- **Exercise details**:
Copy the data below line for line, without changing anything.

- **Data extract**:
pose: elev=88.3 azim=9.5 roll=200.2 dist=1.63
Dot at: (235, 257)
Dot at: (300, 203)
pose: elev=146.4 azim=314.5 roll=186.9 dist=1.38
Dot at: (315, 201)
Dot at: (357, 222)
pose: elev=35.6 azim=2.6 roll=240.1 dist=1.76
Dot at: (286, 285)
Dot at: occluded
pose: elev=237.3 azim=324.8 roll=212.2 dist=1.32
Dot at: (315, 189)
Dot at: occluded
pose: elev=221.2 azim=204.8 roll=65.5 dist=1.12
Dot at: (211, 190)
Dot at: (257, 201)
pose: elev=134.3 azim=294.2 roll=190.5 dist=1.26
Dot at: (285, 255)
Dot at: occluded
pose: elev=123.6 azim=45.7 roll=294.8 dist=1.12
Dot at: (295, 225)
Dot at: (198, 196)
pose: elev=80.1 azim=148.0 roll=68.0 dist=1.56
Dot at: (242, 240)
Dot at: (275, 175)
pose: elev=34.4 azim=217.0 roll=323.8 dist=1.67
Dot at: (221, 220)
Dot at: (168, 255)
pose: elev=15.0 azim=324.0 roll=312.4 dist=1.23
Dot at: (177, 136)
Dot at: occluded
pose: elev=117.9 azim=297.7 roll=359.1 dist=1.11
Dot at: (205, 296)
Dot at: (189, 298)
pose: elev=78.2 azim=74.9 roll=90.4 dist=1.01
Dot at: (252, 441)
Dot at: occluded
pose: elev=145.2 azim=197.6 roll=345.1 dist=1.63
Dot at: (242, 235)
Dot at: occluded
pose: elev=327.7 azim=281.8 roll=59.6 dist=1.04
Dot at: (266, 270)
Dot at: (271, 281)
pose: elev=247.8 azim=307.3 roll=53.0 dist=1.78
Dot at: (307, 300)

- **Solution to this problem**:
pose: elev=88.3 azim=9.5 roll=200.2 dist=1.63
Dot at: (235, 257)
Dot at: (300, 203)
pose: elev=146.4 azim=314.5 roll=186.9 dist=1.38
Dot at: (315, 201)
Dot at: (357, 222)
pose: elev=35.6 azim=2.6 roll=240.1 dist=1.76
Dot at: (286, 285)
Dot at: occluded
pose: elev=237.3 azim=324.8 roll=212.2 dist=1.32
Dot at: (315, 189)
Dot at: occluded
pose: elev=221.2 azim=204.8 roll=65.5 dist=1.12
Dot at: (211, 190)
Dot at: (257, 201)
pose: elev=134.3 azim=294.2 roll=190.5 dist=1.26
Dot at: (285, 255)
Dot at: occluded
pose: elev=123.6 azim=45.7 roll=294.8 dist=1.12
Dot at: (295, 225)
Dot at: (198, 196)
pose: elev=80.1 azim=148.0 roll=68.0 dist=1.56
Dot at: (242, 240)
Dot at: (275, 175)
pose: elev=34.4 azim=217.0 roll=323.8 dist=1.67
Dot at: (221, 220)
Dot at: (168, 255)
pose: elev=15.0 azim=324.0 roll=312.4 dist=1.23
Dot at: (177, 136)
Dot at: occluded
pose: elev=117.9 azim=297.7 roll=359.1 dist=1.11
Dot at: (205, 296)
Dot at: (189, 298)
pose: elev=78.2 azim=74.9 roll=90.4 dist=1.01
Dot at: (252, 441)
Dot at: occluded
pose: elev=145.2 azim=197.6 roll=345.1 dist=1.63
Dot at: (242, 235)
Dot at: occluded
pose: elev=327.7 azim=281.8 roll=59.6 dist=1.04
Dot at: (266, 270)
Dot at: (271, 281)
pose: elev=247.8 azim=307.3 roll=53.0 dist=1.78
Dot at: (307, 300)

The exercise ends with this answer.